International organisations including the International Energy Agency project India to become the world’s second-largest renewable market soon, potentially surpassing the United States, whilst the International Renewable Energy Agency recognises India as an energy transition powerhouse whose experiences offer valuable lessons for other developing nations. India’s contributions extend beyond borders through global partnerships like the International Solar Alliance, a multilateral initiative headquartered in India promoting solar deployment worldwide. India recently committed $25 million to the Africa Solar Facility, supporting mini-grid and distributed renewable installations across sub-Saharan Africa, reinforcing its vision of equitable clean energy access worldwide rather than viewing climate action as zero-sum competition between nations.
Economic Transformation Accompanies Environmental Progress
The renewable energy expansion yields significant environmental benefits by materially curbing reliance on fossil fuels and lowering carbon emissions, aligning with India’s ambitious net-zero target by 2070 that requires sustained decarbonisation across all economic sectors. It also spurs substantial economic development through green job creation spanning manufacturing facilities, project execution, ongoing operations, and maintenance activities that provide sustainable livelihoods across urban and rural India, supporting inclusive growth that extends beyond metropolitan centres. Renewable sector employment offers opportunities for workers ranging from highly skilled engineers to semi-skilled installation technicians, creating career pathways for diverse educational backgrounds and geographic locations.

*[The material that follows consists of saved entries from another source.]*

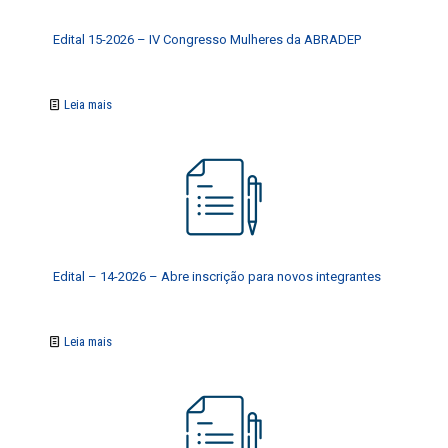
Edital 15-2026 – IV Congresso Mulheres da ABRADEP
Leia mais
Edital – 14-2026 – Abre inscrição para novos integrantes
Leia mais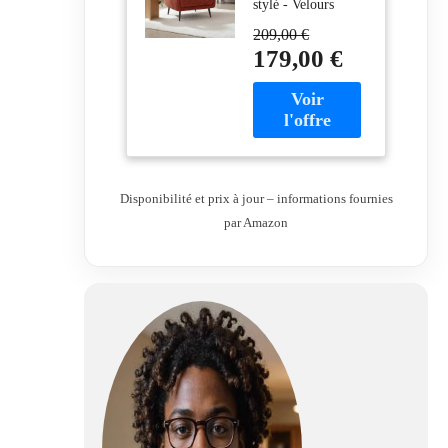
stylé - Velours
côtelé tout en
209,00 €
douceur - Couleur
179,00 €
terracotta
chaleureuse -
Produit livré en kit
Disponibilité et prix à jour – informations fournies
par Amazon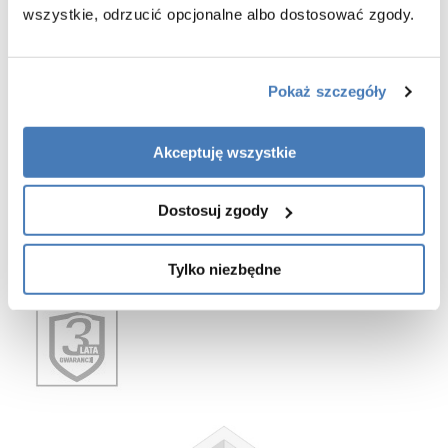
wszystkie, odrzucić opcjonalne albo dostosować zgody.
Pokaż szczegóły
Akceptuję wszystkie
Dostosuj zgody
Tylko niezbędne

Technological innovation complements capacity addition, with increasing investments flowing into energy storage solutions, smart grid technologies, and clean hydrogen production promising to enhance grid reliability and deepen decarbonisation beyond the electricity sector into hard-to-abate industries. The government’s ongoing focus on strengthening transmission infrastructure and providing regulatory support facilitates an integrated, flexible, and resilient energy system capable of meeting India’s rapidly growing energy needs sustainably as the economy expands and millions gain electricity access for the first time. Manufacturing capacity reaching 110 GW for solar modules creates a foundation for export-oriented growth whilst reducing trade deficits previously caused by importing renewable equipment from China and other established producers.
India’s achievement as the world’s fourth-largest renewable energy producer with 257 GW capacity represents far more than impressive statistics—it demonstrates that developing nations can pursue aggressive clean energy transitions whilst maintaining economic growth, energy access expansion, and industrial development. The nearly threefold increase from 81 GW in 2014 validates sustained policy focus, investment mobilisation, and technological adoption at an unprecedented scale and speed that defied widespread scepticism about emerging market capabilities. Solar capacity surging from 2.8 GW to 128 GW alongside domestic manufacturing reaching 110 GW for modules creates a self-reinforcing ecosystem where deployment drives manufacturing whilst manufacturing enables affordable deployment that sustains momentum.
Achieving the 50% non-fossil fuel target five years early as the first G20 nation provides compelling evidence that ambitious climate commitments need not remain aspirational rhetoric but can translate into measurable outcomes when backed by clear policy, competitive markets, and sustained political commitment. India’s success challenges developed nations to accelerate their own transitions whilst providing an actionable roadmap for other emerging economies, demonstrating that climate action and development can progress together rather than representing incompatible priorities requiring impossible trade-offs. The combination of capacity growth, manufacturing development, job creation, and international leadership through initiatives like the International Solar Alliance positions India as a genuine clean energy superpower whose influence extends beyond national borders into shaping global energy transition trajectories for decades to come.